UBS’s ailing investment bank is taking a bold step by hiring Andrea Orcel, one of the most controversial bankers of the financial crisis, as co-CEO alongside Carsten Kengeter. Orcel, who was until recently chairman of global banking and markets at Bank of America Merrill Lynch, is renowned for drumming up copious amounts of advisory business, so he should be exactly what UBS needs as it shifts its focus to lower-risk work and away from its struggling fixed-income and trading businesses.
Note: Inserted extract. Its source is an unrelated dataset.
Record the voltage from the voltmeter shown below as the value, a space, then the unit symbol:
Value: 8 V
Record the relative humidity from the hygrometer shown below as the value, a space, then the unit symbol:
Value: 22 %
But the London-based Italian isn’t exactly risk-free — his love of large bonuses and gung ho deal making are well known throughout Europe.
In 2007, Orcel headed the Merrill team that advised Banco Santander, Fortis and Royal Bank of Scotland on the ultimately disastrous $100 billion acquisition of Dutch bank ABN Amro. His subsequent bonus package of $38 million for the year led former Fed chairman Paul Volcker to comment in 2009 that there was “something wrong with the system.” Orcel’s Merrill colleagues say privately that he was a consistent generator of revenues whom the investment bank will miss after losing money in the fourth quarter of 2011. Merrill offered Orcel the position of president of its European business in succession to the retiring Jonathan Moulds. But, colleagues say, he is “high maintenance” and a freewheeling deal maker who is “not a team player.” The internal memo announcing Orcel’s departure from Merrill contained a curt one line about him and a whole paragraph paying tribute to Moulds.
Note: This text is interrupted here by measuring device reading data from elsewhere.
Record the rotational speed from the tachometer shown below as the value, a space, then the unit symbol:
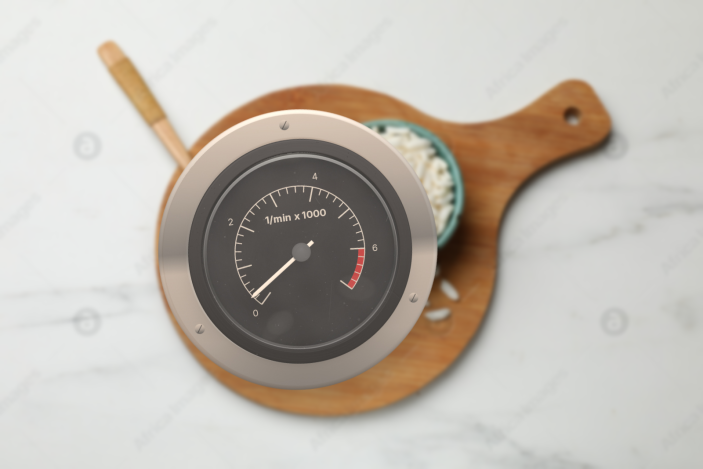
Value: 300 rpm
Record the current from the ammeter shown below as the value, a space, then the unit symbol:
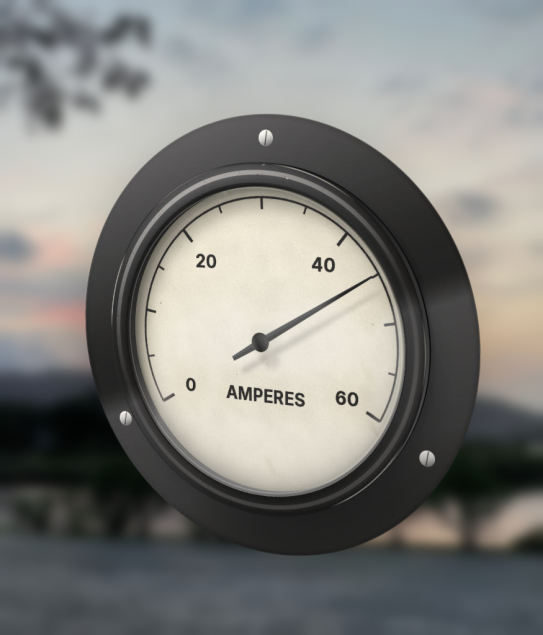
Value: 45 A
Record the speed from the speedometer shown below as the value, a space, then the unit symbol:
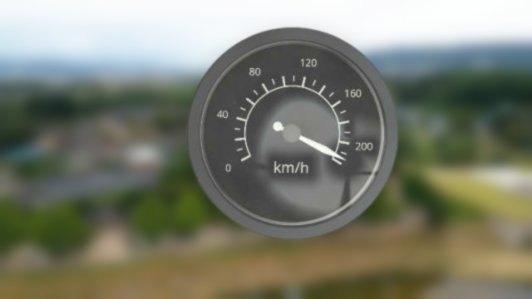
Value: 215 km/h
Orcel, 48, will be working with a friend and former colleague, Sergio Ermotti, the Swiss-born CEO of the UBS group. Otherwise the job’s attractions for him are not obvious. “It’s a coup for UBS; he’s a proven rainmaker who should bring in clients. But what’s not clear is what’s in it for him. UBS is shrinking, so he’ll have less to offer his clients,” says Christopher Wheeler, an analyst at Mediobanca in London. Bankers who know Orcel say he may have been lured by the prospect of succeeding Ermotti, whom they think he outshone during their days at Merrill. That would be a coup for a banker who’s seen as more of a deal maker than a manager.